*Exercise requirements:* Copy exactly the lines of the material below that run from the one containing "Page size: 1275x1650." through the one containing "text [150, 497, 1125, 1474]". Copy no other lines.

[Data]

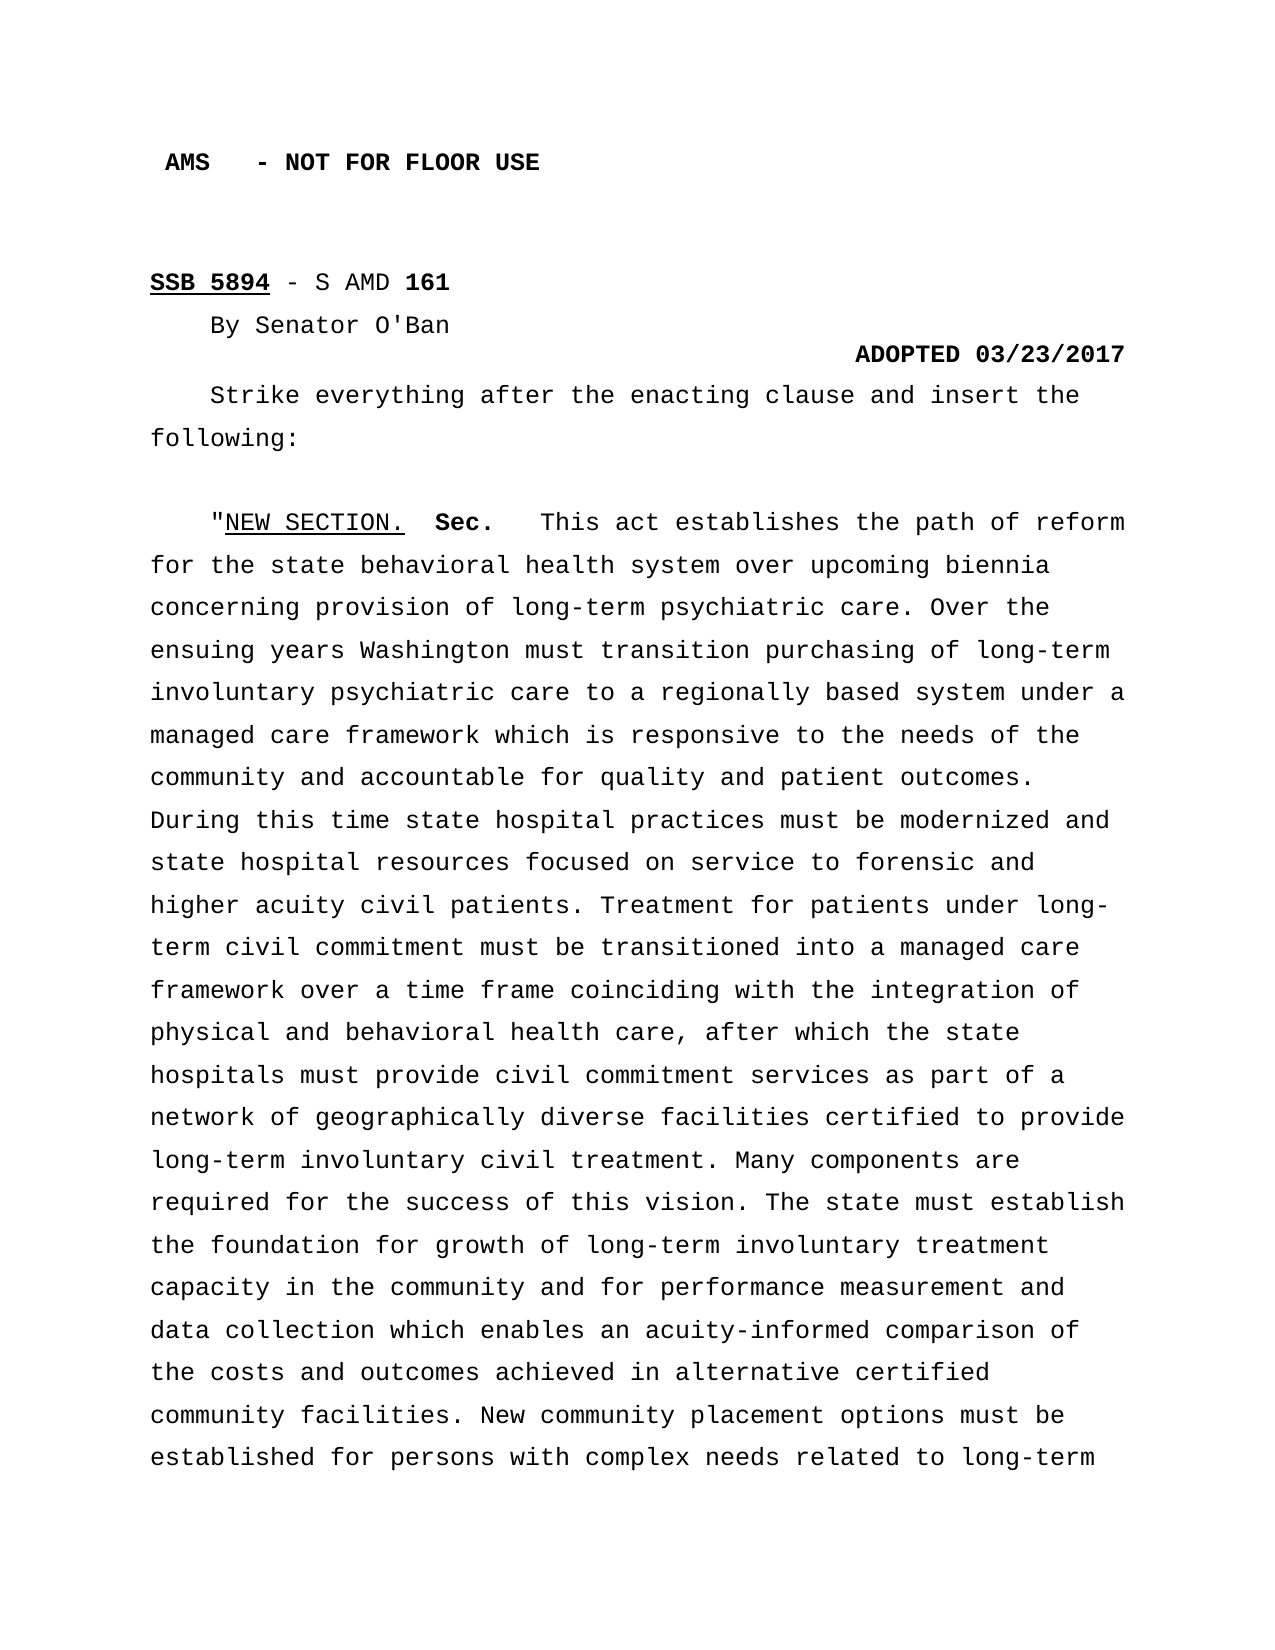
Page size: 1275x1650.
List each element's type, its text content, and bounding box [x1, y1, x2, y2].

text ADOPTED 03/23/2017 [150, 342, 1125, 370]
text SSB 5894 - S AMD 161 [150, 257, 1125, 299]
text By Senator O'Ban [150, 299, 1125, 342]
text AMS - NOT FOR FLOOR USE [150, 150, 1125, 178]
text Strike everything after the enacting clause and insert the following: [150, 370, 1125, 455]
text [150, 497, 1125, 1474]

[/Data]
[Data]

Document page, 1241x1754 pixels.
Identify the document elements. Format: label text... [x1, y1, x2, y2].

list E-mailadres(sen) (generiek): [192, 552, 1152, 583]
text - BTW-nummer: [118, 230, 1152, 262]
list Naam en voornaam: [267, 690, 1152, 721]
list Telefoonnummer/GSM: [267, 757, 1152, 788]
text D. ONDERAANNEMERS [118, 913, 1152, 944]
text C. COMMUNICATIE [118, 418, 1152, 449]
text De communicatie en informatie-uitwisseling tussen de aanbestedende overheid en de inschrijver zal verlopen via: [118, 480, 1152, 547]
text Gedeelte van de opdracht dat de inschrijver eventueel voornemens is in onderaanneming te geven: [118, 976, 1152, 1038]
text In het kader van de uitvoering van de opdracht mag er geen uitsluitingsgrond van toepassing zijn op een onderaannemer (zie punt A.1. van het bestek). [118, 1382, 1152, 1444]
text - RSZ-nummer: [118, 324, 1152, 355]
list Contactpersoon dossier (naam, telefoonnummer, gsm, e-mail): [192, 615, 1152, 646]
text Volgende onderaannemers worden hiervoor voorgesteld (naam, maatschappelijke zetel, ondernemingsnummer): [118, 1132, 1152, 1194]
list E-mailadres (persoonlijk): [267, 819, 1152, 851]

[/Data]
[Data]

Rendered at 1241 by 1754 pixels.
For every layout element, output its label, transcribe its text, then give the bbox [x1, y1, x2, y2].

[/Data]

*Exercise solution:*
Page size: 1275x1650.
List each element's type, its text content, and bounding box [x1, y1, x2, y2].

text ADOPTED 03/23/2017 [150, 342, 1125, 370]
text SSB 5894 - S AMD 161 [150, 257, 1125, 299]
text By Senator O'Ban [150, 299, 1125, 342]
text AMS - NOT FOR FLOOR USE [150, 150, 1125, 178]
text Strike everything after the enacting clause and insert the following: [150, 370, 1125, 455]
text [150, 497, 1125, 1474]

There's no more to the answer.